_WHAT IS NEEDED:_
Where in the data below does the word "center" appear? Copy every line that has it.

** DATA SHOWN follows **

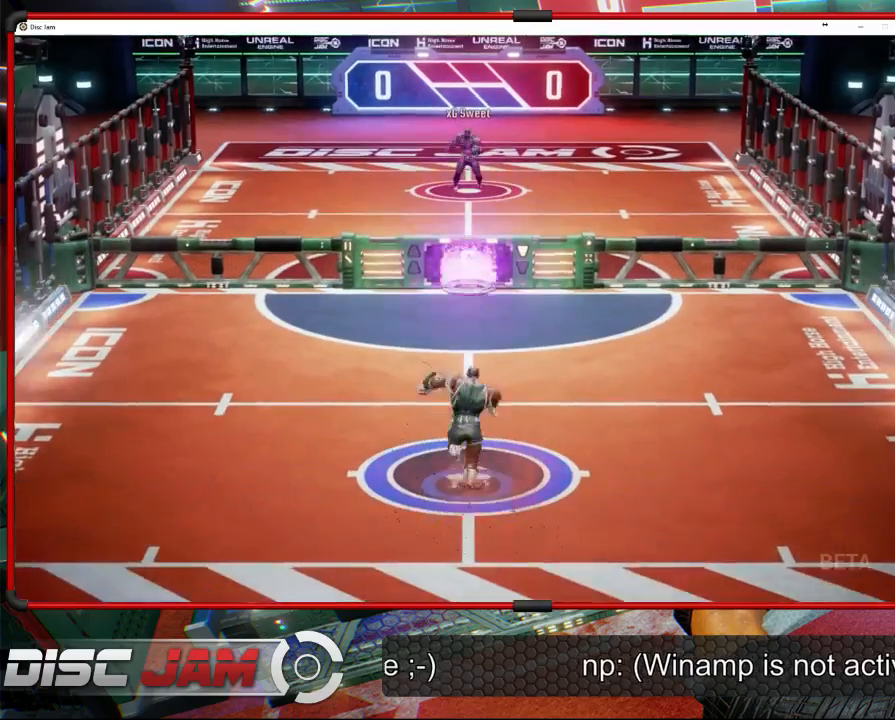
{"buttons": ["A", "L3"], "left_stick": "up-left", "events": [[167, "A", "down"], [267, "A", "up"], [300, "A", "down"], [333, "L3", "down"], [333, "left_stick", "up-left"]]}
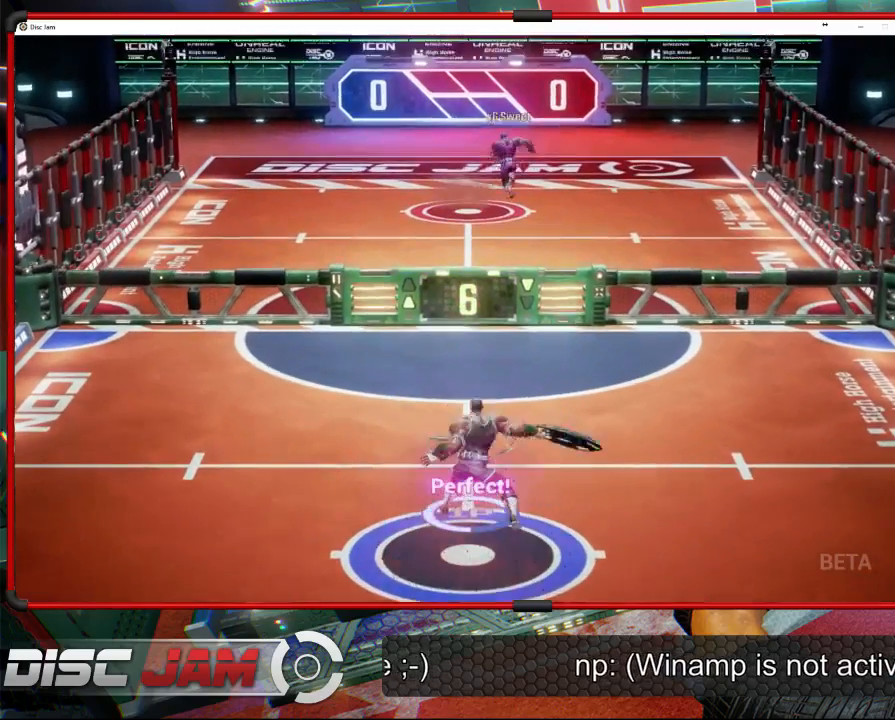
{"buttons": [], "left_stick": "down", "events": [[167, "L3", "up"], [300, "A", "up"], [333, "left_stick", "center"], [467, "left_stick", "down"]]}
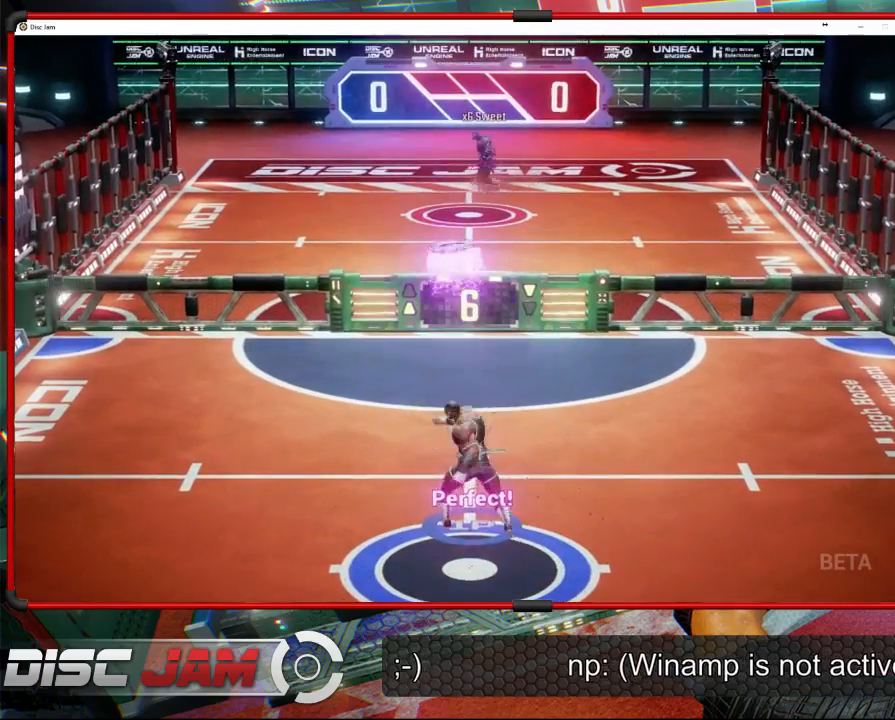
{"buttons": [], "left_stick": "down", "events": []}
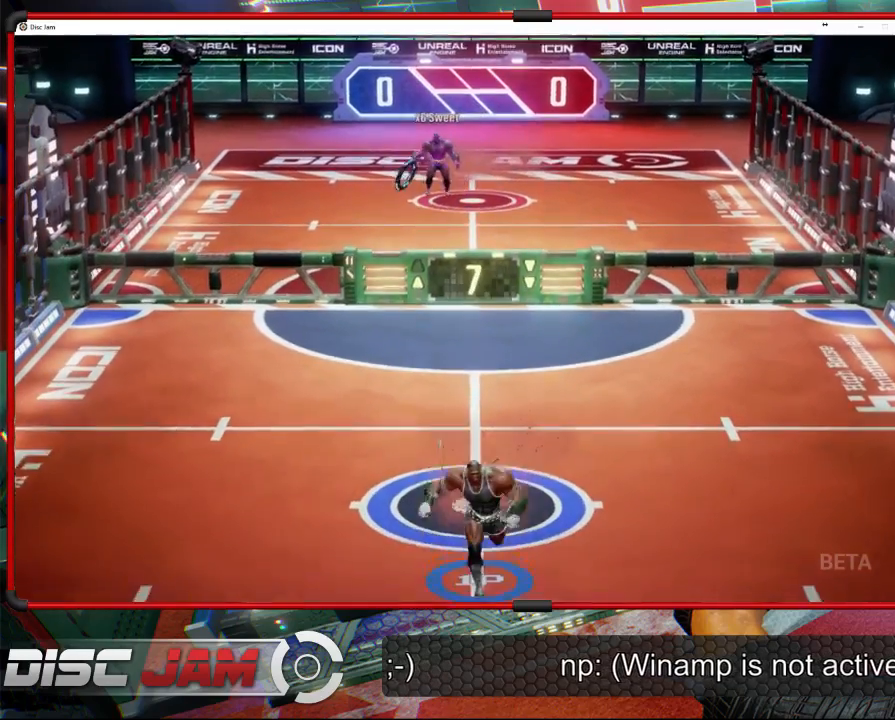
{"buttons": [], "left_stick": "up-left", "events": [[133, "left_stick", "center"], [267, "left_stick", "up-left"]]}
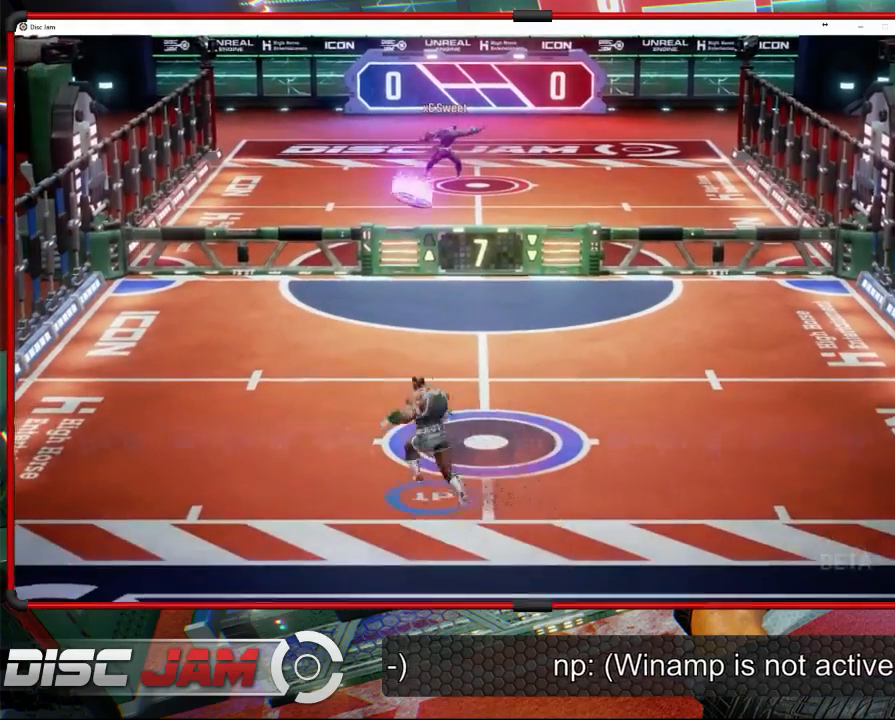
{"buttons": ["X"], "left_stick": "up-right", "events": [[167, "left_stick", "up-right"], [467, "X", "down"]]}
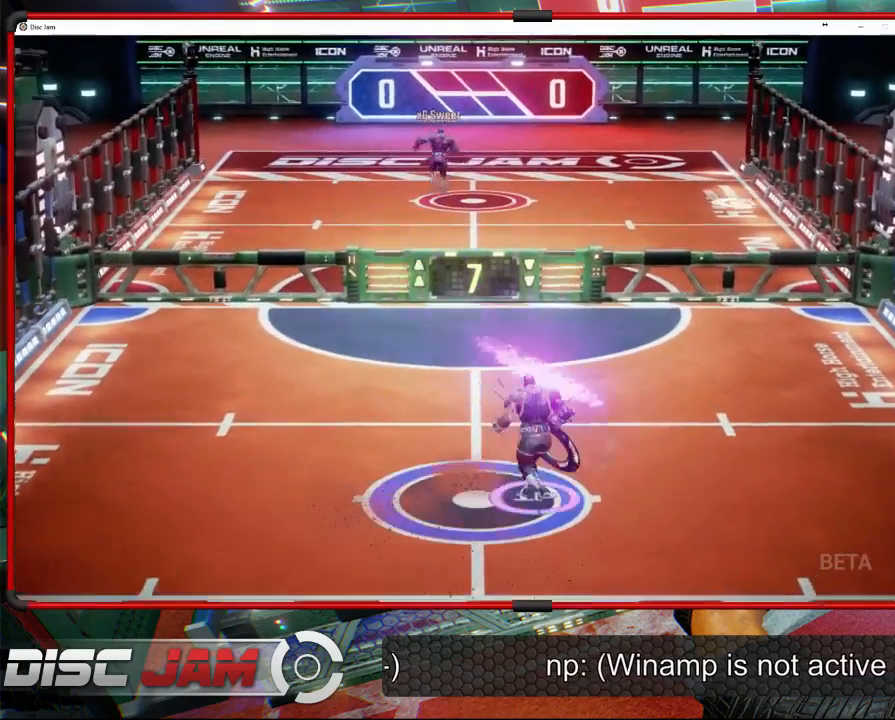
{"buttons": [], "left_stick": "up", "events": [[233, "X", "up"], [267, "left_stick", "up"]]}
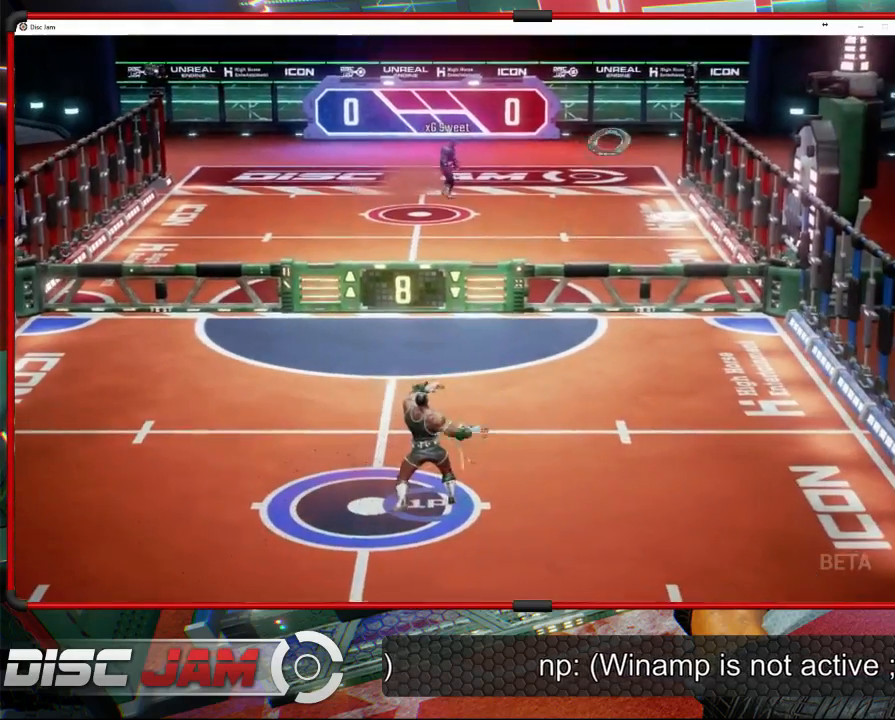
{"buttons": [], "left_stick": "center", "events": [[33, "left_stick", "up-right"], [300, "left_stick", "center"]]}
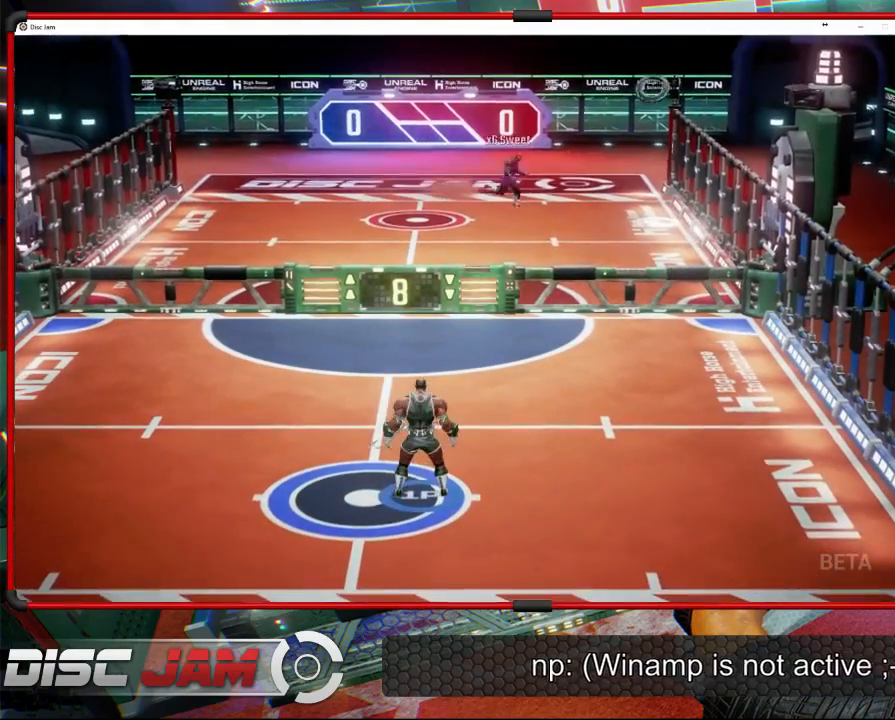
{"buttons": [], "left_stick": "down-left", "events": [[100, "left_stick", "down-left"]]}
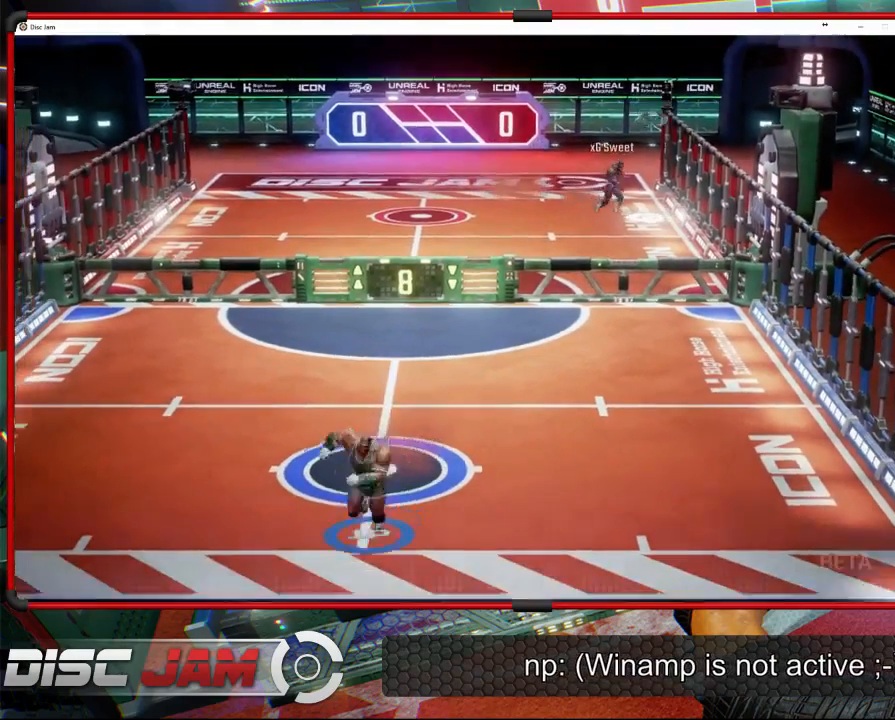
{"buttons": [], "left_stick": "center", "events": [[67, "left_stick", "down"], [433, "left_stick", "center"]]}
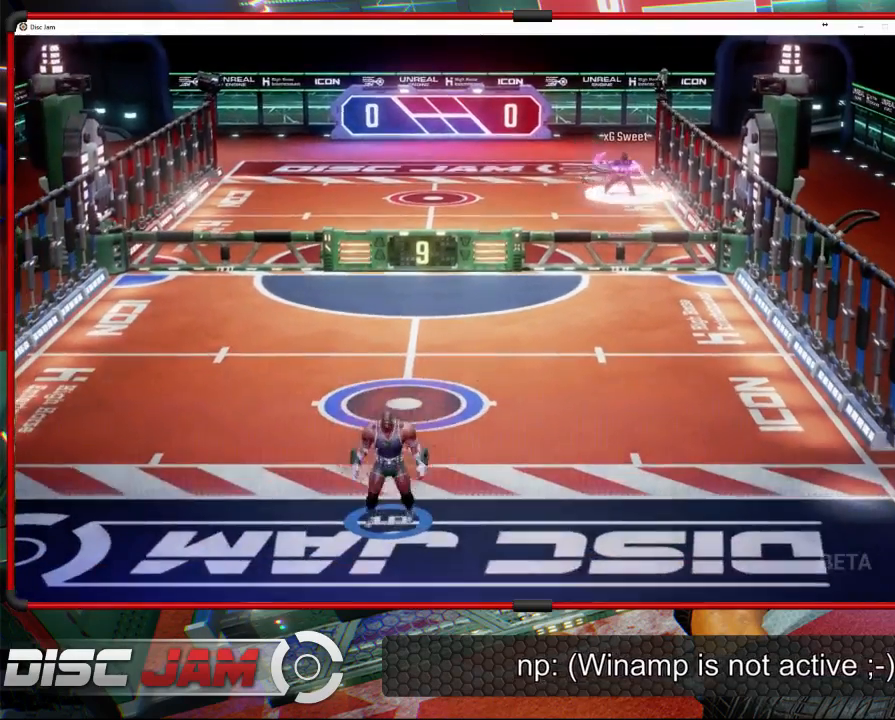
{"buttons": [], "left_stick": "up-left", "events": [[133, "left_stick", "up-right"], [367, "left_stick", "up-left"]]}
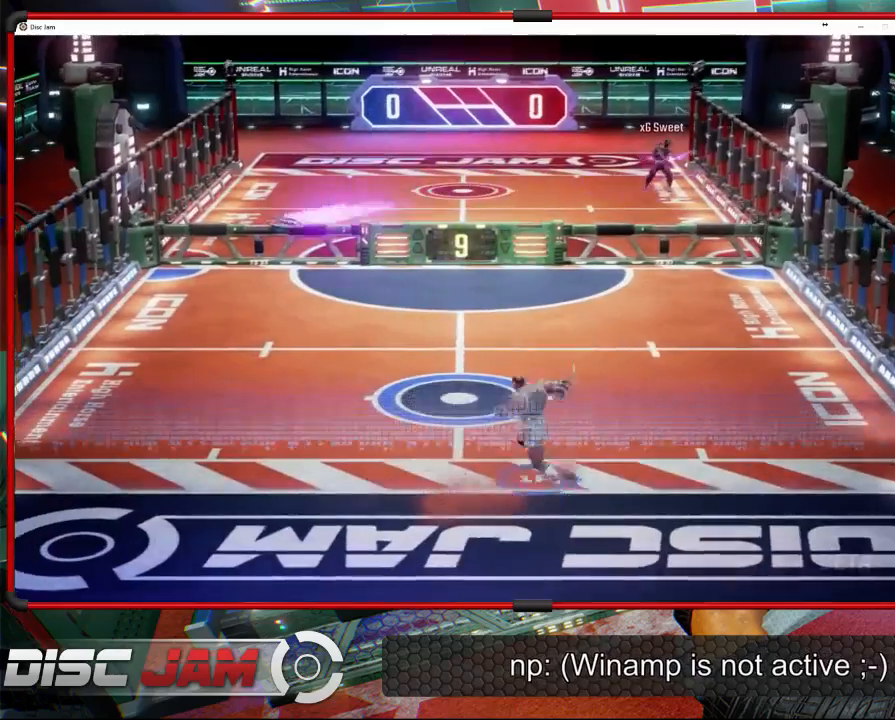
{"buttons": ["A"], "left_stick": "up", "events": [[500, "A", "down"], [500, "left_stick", "up"]]}
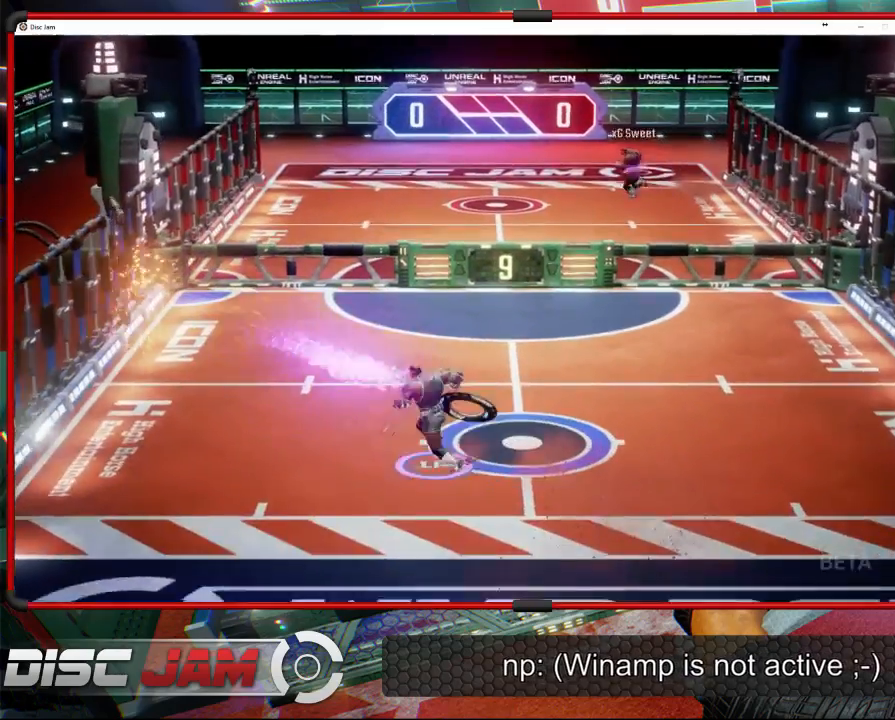
{"buttons": ["A"], "left_stick": "up-right", "events": [[67, "A", "up"], [133, "A", "down"], [133, "left_stick", "up-right"]]}
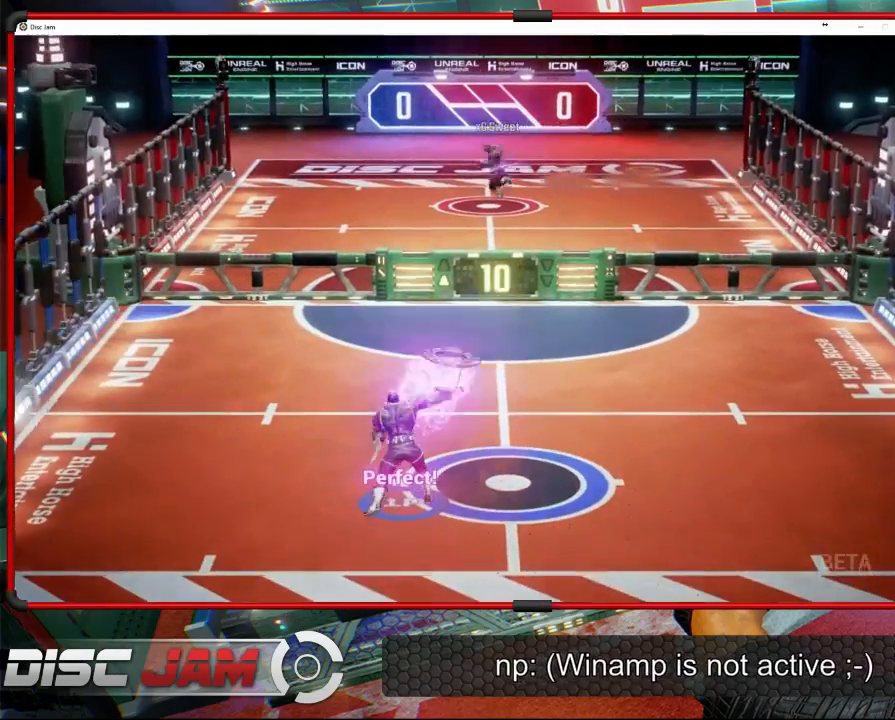
{"buttons": ["A"], "left_stick": "up-right", "events": []}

** End of DATA SHOWN **

_EXPECTED ANSWER:_
{"buttons": [], "left_stick": "down", "events": [[167, "L3", "up"], [300, "A", "up"], [333, "left_stick", "center"], [467, "left_stick", "down"]]}
{"buttons": [], "left_stick": "up-left", "events": [[133, "left_stick", "center"], [267, "left_stick", "up-left"]]}
{"buttons": [], "left_stick": "center", "events": [[33, "left_stick", "up-right"], [300, "left_stick", "center"]]}
{"buttons": [], "left_stick": "center", "events": [[67, "left_stick", "down"], [433, "left_stick", "center"]]}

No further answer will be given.